Thank-You Cards: Frank Lloyd Wright. Pomegranate. $8.95.
Notecards: Sierra Club—Wildflowers. Pomegranate. $15.
Knowledge Cards: What Did They Do? Pomegranate. $9.95.
’Tis the season for cards, in case you haven’t noticed. ’Tis the season for self-consciously arty cards, silly cards, family-photo cards, cards containing exhaustive letters about the rapidly passing year, tacky cards, religious cards, cards expressing almost everything except a genuine sense of serenity and peace – the aspects of the season on which all religious and nonreligious people can, one hopes, agree. All of which leads one to be thankful that ’tis also the season for Pomegranate, a Northern California company whose devotion to fine art and beauty for its own sake is scarcely to be found anywhere outside museum collections (and, come to think of it, is not always found even in them). Pomegranate makes a really huge number of cards, in an almost bewildering variety of styles, for any occasion you can imagine. What they all have in common is very high quality of art, presentation and construction. It’s a good place to go for the season’s beauties.
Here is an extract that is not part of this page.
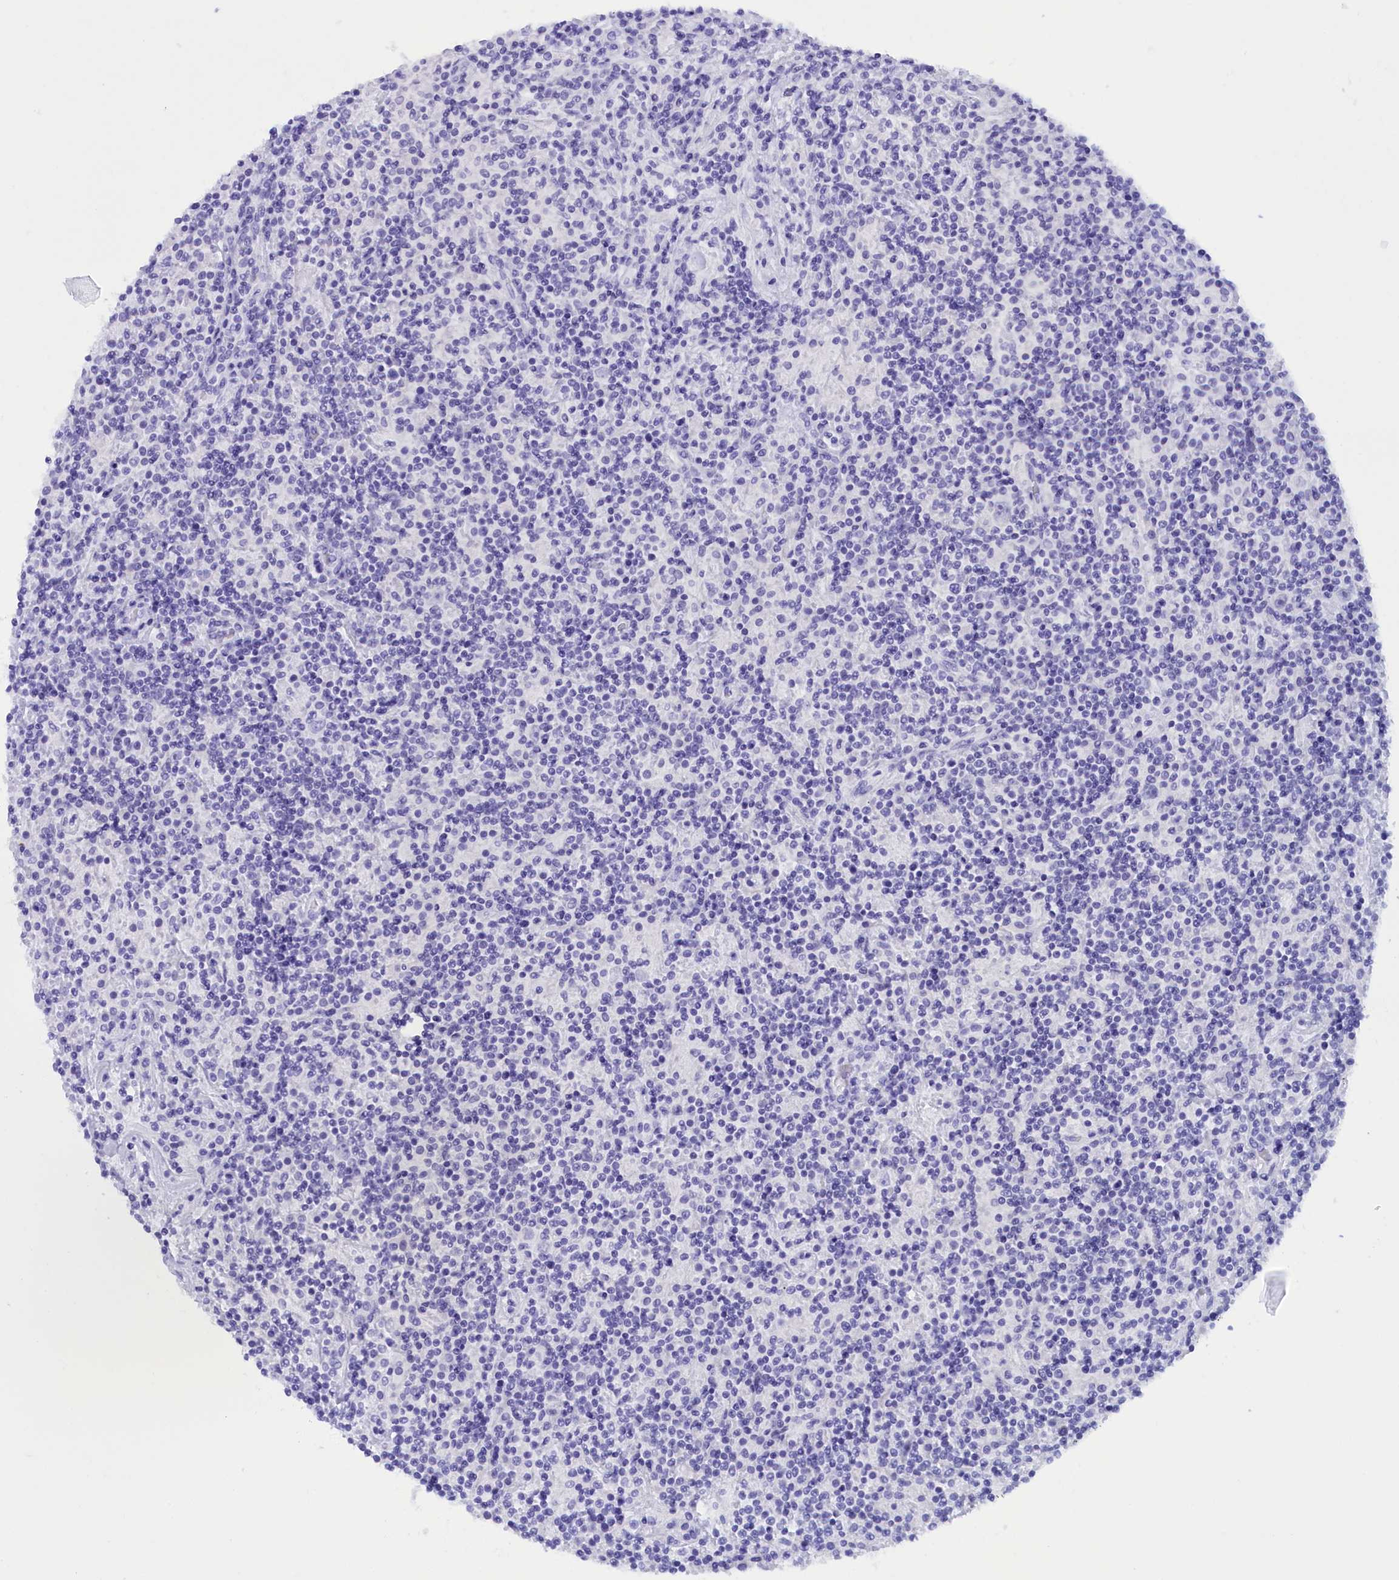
{"staining": {"intensity": "negative", "quantity": "none", "location": "none"}, "tissue": "lymphoma", "cell_type": "Tumor cells", "image_type": "cancer", "snomed": [{"axis": "morphology", "description": "Hodgkin's disease, NOS"}, {"axis": "topography", "description": "Lymph node"}], "caption": "Immunohistochemistry of human Hodgkin's disease exhibits no staining in tumor cells. (DAB immunohistochemistry (IHC) with hematoxylin counter stain).", "gene": "BRI3", "patient": {"sex": "male", "age": 70}}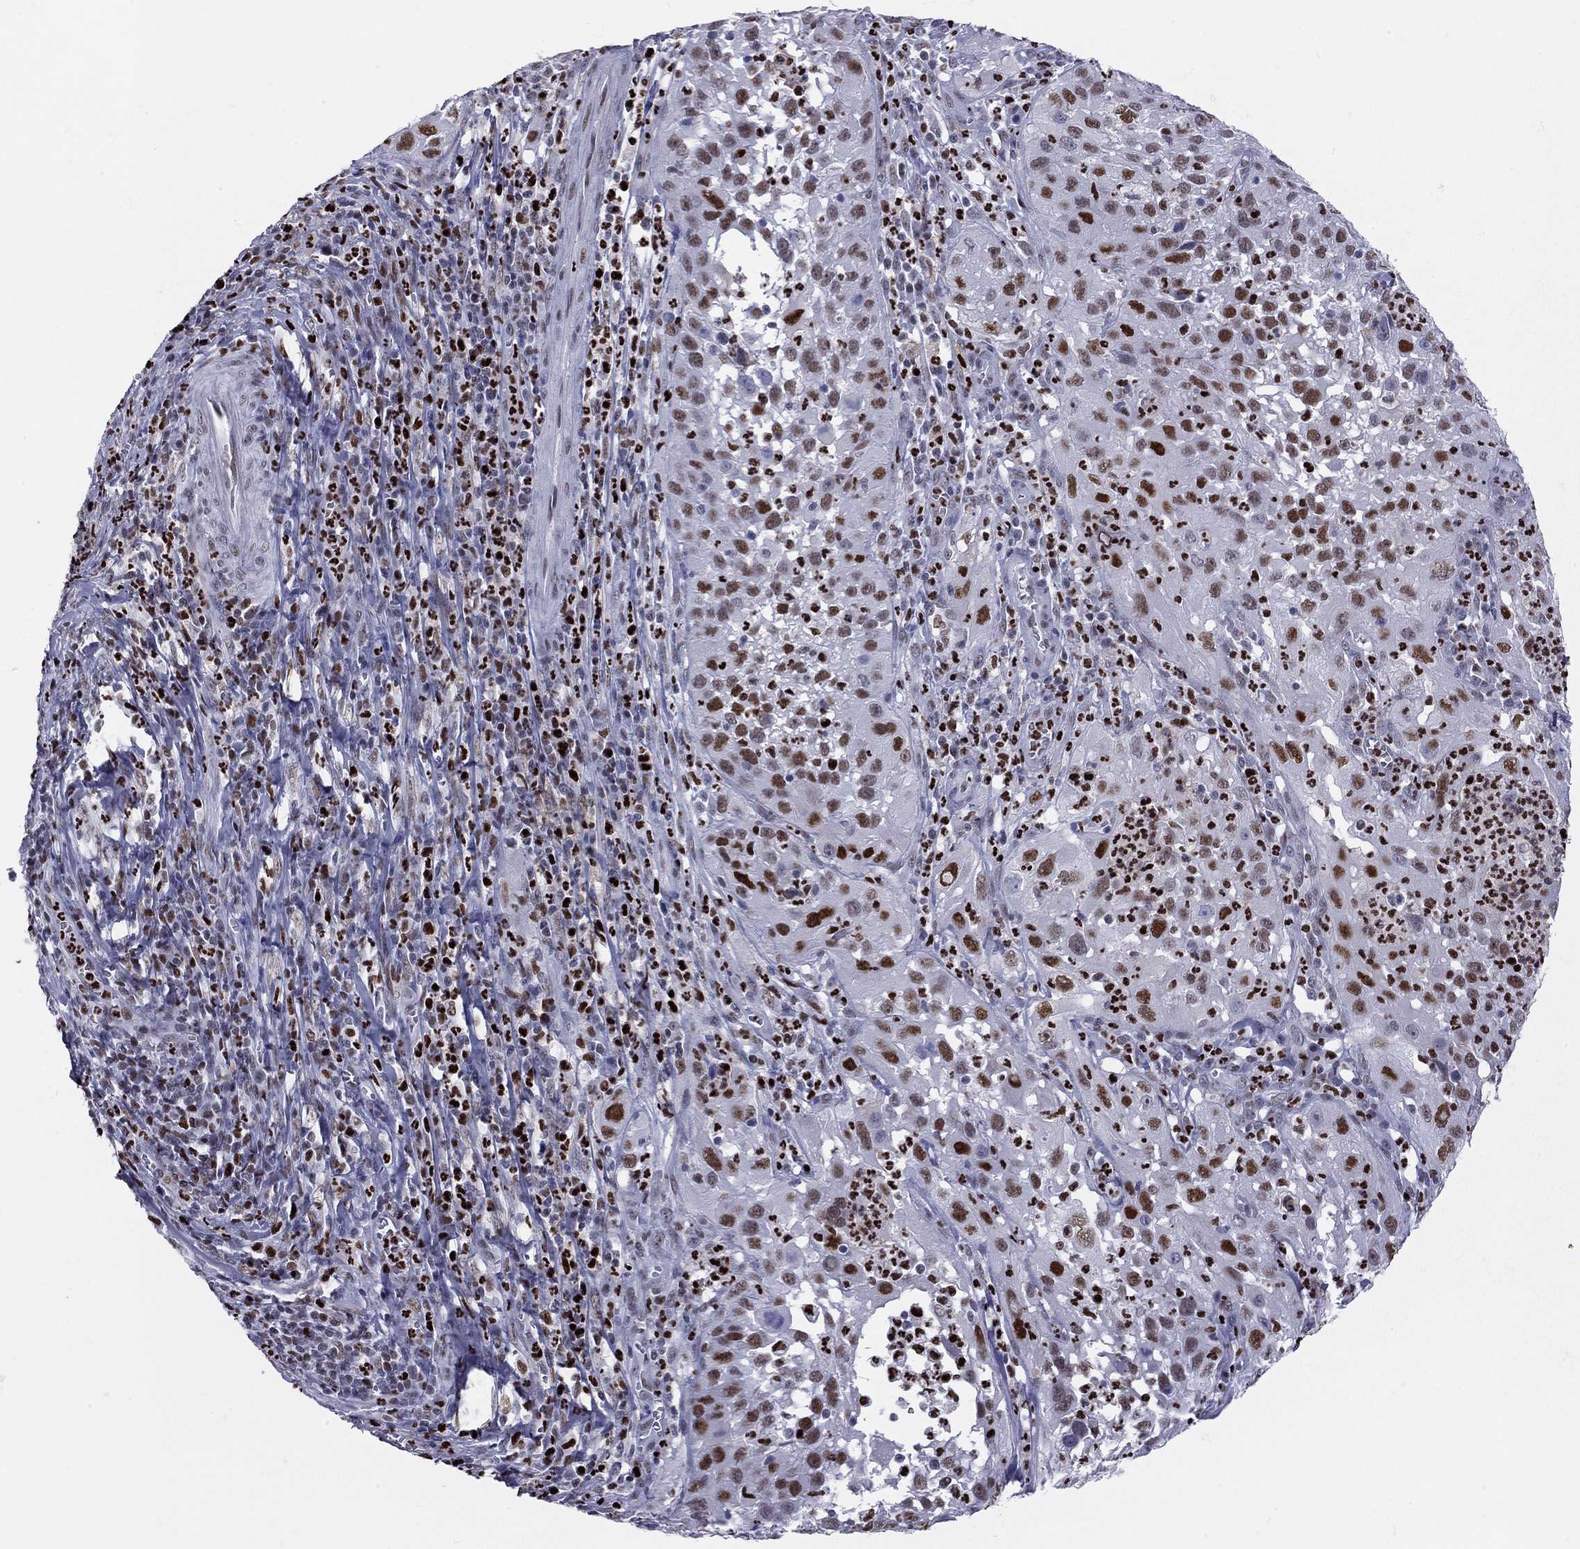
{"staining": {"intensity": "strong", "quantity": "25%-75%", "location": "nuclear"}, "tissue": "cervical cancer", "cell_type": "Tumor cells", "image_type": "cancer", "snomed": [{"axis": "morphology", "description": "Squamous cell carcinoma, NOS"}, {"axis": "topography", "description": "Cervix"}], "caption": "Protein staining by IHC shows strong nuclear staining in about 25%-75% of tumor cells in squamous cell carcinoma (cervical).", "gene": "PCGF3", "patient": {"sex": "female", "age": 32}}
Take, for example, just two of the company’s many card lines: those focusing on the work of Frank Lloyd Wright and those from the Sierra Club. The 20 holiday cards in the Frank Lloyd Wright Designs collection – one of several card boxes featuring Wright’s work – come in four designs of abstract colors on an attractive silver background. These designs have a real seasonal connection: they are details adapted from Wright’s 1926-1927 presentation drawing, “December Gifts.” The designs are wholly secular, their shapes vaguely suggestive of holiday trees, ornaments, balloons, or nothing in particular at all – except a spirit of celebration. Each of the cards has the same interior message: a simple “Season’s Greetings.” Or, for something from the real world rather than the mind of a great architect, consider Sierra Club—Nature’s Details, also containing 20 cards in four designs – in this case, exquisite photos of winter scenes that are anything but traditional in the Currier-and-Ives sense. Each scene is a closeup of one of nature’s cold-weather wonders, using a different palette. “Frost on Winter Berries” is primarily green, with bright red berries just above the center. “Frost Rosettes on Creek Ice” is dark, dark blue, with white highlights. “Crab Apples in Snow” is predominantly white, with the red apples peeking through their snowy covering. And “Frosted Red Maple Leaves” is a splash of dark red. Again, every card says “Season’s Greetings” inside, and each reflects the quiet joys of a season that tends to become, for too many of us, frenetic and stressful.
This is not to say that Pomegranate’s Wright and Sierra Club offerings are only for this time of year. There are any-time-of-year cards with similar designs as well – attractive enough to give as gifts or to use yourself throughout the year. One example is a pack of 10 small Frank Lloyd Wright thank-you cards, each bearing a dark red design on the front that is adapted from a decorative grille designed in 1895 for one of Wright’s first commissions. The words “Thank You” appear under the design, with the inside of the cards blank so you can include a brief note about what you are thankful for. Or, for even more general use, consider the beautifully embossed Sierra Club Wildflowers notecards: a dozen of them, four each of three stylized floral designs, every card highly elegant – and all of them blank inside, for any personal message you may want to send, at any time of year. One caution: the Wildflowers cards are square – one thing that makes their design unusually attractive – and that means they require additional postage (currently 58 cents rather than 41). For this sort of beauty, it seems a small price to pay.
Pomegranate even does some intriguing things with playing cards. The company offers many dozen “Knowledge Card” decks, each focusing on a particular subject, asking questions on the front of each card and giving the answers (in brief and entertainingly written form) on the back. A single example: the What Did They Do? deck celebrates the extraordinary accomplishments of people whose deeds are far better known than their names. This deck’s subtitle, in fact, is “Big Accomplishments of Not-So-Well-Known People.” The compilation, by Steve Pastis, gives you the names of inventors, discoverers and other notable people whose lives retain more interest than their identities. It is both fun and informative to find out – among many other things – who invented the potato chip, who was the first woman to climb Mt. Everest, and who did the first drive across the continental United States (at a time when the country had only 50 miles of paved roads). This and the other “Knowledge Card” decks make wonderful stocking stuffers at this time of year – but they also make great gifts, for others or yourself, anytime. You’ll enjoy them – it’s in the cards.